[Given entries Boundary: Start]

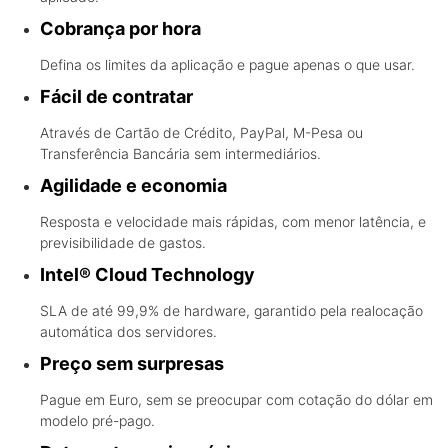
Cobrança por hora
Defina os limites da aplicação e pague apenas o que usar.
Fácil de contratar
Através de Cartão de Crédito, PayPal, M-Pesa ou
Transferência Bancária sem intermediários.
Agilidade e economia
Resposta e velocidade mais rápidas, com menor latência, e
previsibilidade de gastos.
Intel® Cloud Technology
SLA de até 99,9% de hardware, garantido pela realocação
automática dos servidores.
Preço sem surpresas
Pague em Euro, sem se preocupar com cotação do dólar em
modelo pré-pago.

[Given entries Boundary: End]

_Task item:_
Go to the line holding "Transferência Bancária sem intermediários." in the entries above and return it, along with every line after it, exactly as written.

_Solved exercise:_
Transferência Bancária sem intermediários.
Agilidade e economia
Resposta e velocidade mais rápidas, com menor latência, e
previsibilidade de gastos.
Intel® Cloud Technology
SLA de até 99,9% de hardware, garantido pela realocação
automática dos servidores.
Preço sem surpresas
Pague em Euro, sem se preocupar com cotação do dólar em
modelo pré-pago.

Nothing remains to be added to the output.